Quasisymmetric geometry of the Julia sets of McMullen maps

TL;DR

This paper investigates the quasisymmetric geometry of Julia sets of McMullen maps, classifying their shapes based on critical point behavior and establishing conditions under which they resemble standard fractal sets.

Contribution

It provides a comprehensive classification of Julia sets of McMullen maps based on critical point dynamics and introduces conditions for their quasisymmetric equivalence to standard fractals.

Findings

Julia sets are quasisymmetrically equivalent to Cantor sets, circles, or Sierpiński carpets.

Conditions are given for Julia sets to be Sierpiński carpets when critical points do not escape.

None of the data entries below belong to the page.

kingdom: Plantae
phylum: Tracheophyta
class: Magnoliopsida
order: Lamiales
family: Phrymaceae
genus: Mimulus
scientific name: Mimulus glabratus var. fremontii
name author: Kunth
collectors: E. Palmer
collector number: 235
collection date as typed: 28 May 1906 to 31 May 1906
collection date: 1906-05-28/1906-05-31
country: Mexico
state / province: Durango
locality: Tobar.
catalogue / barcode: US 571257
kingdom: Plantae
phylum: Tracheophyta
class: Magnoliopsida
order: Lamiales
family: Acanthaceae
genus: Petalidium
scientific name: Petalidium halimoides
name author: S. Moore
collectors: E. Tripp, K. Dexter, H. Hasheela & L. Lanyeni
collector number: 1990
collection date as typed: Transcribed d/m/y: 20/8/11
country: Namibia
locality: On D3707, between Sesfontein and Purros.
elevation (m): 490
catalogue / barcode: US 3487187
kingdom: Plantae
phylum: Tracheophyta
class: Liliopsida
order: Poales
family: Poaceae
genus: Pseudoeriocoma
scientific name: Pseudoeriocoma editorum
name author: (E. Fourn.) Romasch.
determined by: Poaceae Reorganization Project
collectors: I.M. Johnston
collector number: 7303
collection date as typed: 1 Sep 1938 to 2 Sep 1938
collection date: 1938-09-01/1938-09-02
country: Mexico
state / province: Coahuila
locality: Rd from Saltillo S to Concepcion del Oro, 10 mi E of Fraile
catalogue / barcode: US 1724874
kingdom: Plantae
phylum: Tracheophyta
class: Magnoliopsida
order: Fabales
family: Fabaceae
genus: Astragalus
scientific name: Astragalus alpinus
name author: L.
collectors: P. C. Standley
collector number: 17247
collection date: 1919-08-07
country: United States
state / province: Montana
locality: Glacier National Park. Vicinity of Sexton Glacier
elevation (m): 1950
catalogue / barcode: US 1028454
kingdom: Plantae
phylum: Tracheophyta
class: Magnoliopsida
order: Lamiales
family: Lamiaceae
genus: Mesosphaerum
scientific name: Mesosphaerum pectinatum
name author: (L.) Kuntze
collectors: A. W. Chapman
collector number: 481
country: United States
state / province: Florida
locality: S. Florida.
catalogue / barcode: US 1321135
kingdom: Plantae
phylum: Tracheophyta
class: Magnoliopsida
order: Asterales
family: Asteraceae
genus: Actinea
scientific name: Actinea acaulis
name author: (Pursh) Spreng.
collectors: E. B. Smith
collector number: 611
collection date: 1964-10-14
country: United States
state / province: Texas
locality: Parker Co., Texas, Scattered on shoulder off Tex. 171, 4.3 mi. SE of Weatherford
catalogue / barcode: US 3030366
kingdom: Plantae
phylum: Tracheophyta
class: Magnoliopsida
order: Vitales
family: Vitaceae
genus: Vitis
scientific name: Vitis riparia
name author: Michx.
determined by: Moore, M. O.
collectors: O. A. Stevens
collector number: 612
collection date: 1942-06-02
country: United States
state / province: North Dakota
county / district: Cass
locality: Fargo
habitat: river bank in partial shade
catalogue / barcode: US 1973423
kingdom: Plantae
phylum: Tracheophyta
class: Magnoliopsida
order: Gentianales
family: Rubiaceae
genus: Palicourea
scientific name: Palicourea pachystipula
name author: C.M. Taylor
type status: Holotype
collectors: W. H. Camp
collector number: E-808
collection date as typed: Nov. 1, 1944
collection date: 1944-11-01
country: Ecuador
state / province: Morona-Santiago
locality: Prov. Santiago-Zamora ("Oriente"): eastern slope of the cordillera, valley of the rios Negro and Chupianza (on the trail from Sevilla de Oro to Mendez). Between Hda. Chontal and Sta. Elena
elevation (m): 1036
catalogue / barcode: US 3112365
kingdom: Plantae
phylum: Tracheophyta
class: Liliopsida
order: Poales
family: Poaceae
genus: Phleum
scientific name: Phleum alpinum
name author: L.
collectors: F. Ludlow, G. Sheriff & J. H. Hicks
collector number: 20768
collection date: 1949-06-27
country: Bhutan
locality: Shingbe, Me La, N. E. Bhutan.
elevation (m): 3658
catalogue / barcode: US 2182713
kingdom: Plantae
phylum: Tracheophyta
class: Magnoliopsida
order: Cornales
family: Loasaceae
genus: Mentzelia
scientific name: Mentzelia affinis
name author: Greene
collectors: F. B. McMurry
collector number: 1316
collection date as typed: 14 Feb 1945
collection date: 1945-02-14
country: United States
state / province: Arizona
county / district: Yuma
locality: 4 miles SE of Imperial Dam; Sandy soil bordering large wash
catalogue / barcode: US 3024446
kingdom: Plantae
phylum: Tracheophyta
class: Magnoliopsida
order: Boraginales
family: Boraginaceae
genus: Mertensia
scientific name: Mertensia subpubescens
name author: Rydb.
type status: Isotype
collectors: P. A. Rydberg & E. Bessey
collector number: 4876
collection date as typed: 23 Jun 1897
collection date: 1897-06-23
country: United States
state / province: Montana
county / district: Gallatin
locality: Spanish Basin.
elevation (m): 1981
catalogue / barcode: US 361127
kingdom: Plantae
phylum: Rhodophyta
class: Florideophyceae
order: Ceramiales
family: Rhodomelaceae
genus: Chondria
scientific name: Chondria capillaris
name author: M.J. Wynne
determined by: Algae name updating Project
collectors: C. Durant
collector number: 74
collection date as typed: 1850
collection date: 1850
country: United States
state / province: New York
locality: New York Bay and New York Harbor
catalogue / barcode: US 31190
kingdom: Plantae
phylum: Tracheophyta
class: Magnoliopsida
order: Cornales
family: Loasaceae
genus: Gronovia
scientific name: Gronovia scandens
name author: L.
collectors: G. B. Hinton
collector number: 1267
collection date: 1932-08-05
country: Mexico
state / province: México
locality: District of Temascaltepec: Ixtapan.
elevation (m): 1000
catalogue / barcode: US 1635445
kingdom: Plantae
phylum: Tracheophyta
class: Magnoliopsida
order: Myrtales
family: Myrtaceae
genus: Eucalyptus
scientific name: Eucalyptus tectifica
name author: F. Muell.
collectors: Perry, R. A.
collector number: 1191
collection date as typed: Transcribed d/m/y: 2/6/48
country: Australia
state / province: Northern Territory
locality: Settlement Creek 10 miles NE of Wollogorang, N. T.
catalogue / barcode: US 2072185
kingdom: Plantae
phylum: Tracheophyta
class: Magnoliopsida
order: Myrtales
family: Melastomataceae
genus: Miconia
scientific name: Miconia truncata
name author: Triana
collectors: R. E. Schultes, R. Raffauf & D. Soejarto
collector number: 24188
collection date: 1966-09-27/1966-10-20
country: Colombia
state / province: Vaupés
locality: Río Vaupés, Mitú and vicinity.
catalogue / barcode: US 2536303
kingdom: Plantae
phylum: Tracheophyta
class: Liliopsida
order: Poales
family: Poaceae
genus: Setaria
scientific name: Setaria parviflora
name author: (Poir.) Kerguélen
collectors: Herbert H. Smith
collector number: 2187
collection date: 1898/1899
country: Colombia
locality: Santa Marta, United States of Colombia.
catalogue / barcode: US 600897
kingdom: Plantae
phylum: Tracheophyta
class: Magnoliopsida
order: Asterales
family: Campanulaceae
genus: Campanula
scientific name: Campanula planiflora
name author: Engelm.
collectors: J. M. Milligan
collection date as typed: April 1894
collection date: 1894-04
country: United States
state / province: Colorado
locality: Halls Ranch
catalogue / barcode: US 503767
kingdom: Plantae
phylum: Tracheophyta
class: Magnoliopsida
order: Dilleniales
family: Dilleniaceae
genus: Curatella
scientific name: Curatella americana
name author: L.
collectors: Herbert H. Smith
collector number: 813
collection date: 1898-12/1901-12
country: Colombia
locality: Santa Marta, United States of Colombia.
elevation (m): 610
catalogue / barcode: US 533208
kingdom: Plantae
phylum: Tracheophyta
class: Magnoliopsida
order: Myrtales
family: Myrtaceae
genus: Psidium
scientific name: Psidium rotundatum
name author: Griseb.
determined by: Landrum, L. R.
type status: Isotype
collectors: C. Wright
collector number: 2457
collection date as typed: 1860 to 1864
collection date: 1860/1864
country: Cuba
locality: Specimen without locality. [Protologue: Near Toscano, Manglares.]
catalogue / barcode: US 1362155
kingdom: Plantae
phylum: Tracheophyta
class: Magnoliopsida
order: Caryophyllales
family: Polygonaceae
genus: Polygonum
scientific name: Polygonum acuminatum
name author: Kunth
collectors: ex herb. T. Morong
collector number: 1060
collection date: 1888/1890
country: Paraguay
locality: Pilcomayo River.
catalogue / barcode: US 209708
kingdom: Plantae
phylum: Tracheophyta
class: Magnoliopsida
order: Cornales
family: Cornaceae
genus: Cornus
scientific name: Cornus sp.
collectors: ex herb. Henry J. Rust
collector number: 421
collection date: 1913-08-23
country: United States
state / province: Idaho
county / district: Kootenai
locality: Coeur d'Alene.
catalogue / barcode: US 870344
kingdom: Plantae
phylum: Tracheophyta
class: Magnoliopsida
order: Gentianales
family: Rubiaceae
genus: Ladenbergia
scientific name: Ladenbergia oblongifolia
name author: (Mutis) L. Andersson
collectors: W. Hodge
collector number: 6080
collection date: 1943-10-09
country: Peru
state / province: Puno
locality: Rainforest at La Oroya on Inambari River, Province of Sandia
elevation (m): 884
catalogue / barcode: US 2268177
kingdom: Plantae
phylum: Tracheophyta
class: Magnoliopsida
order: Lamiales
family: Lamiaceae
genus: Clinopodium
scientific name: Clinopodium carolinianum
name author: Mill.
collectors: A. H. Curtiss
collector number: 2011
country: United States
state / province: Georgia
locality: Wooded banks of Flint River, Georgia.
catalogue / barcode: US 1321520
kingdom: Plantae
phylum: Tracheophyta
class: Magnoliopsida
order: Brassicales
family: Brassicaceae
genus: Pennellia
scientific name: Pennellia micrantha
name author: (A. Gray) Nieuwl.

Most Julia sets are quasisymmetrically equivalent to round carpets, including infinitely renormalizable cases.

Abstract

We study the quasisymmetric geometry of the Julia sets of McMullen maps $f_\lambda(z)=z^m+\lambda/z^\ell$, where $\ell$, $m\geq 2$ are integers satisfying $1/\ell+1/m<1$ and $\lambda\in\mathbb{C}\setminus\{0\}$. If the free critical points of $f_\lambda$ are escaped to the infinity, we prove that the Julia set $J_\lambda$ of $f_\lambda$ is quasisymmetrically equivalent to either a standard Cantor set, a standard Cantor set of circles or a round Sierpi\'{n}ski carpet (which is also standard in some sense). If the free critical points are not escaped, we give a sufficient condition on $\lambda$ such that $J_\lambda$ is a Sierpi\'{n}ski carpet and prove that most of them are quasisymmetrically equivalent to some round carpets. In particular, there exist infinitely renormalizable rational maps whose Julia sets are quasisymmetrically equivalent to round carpets.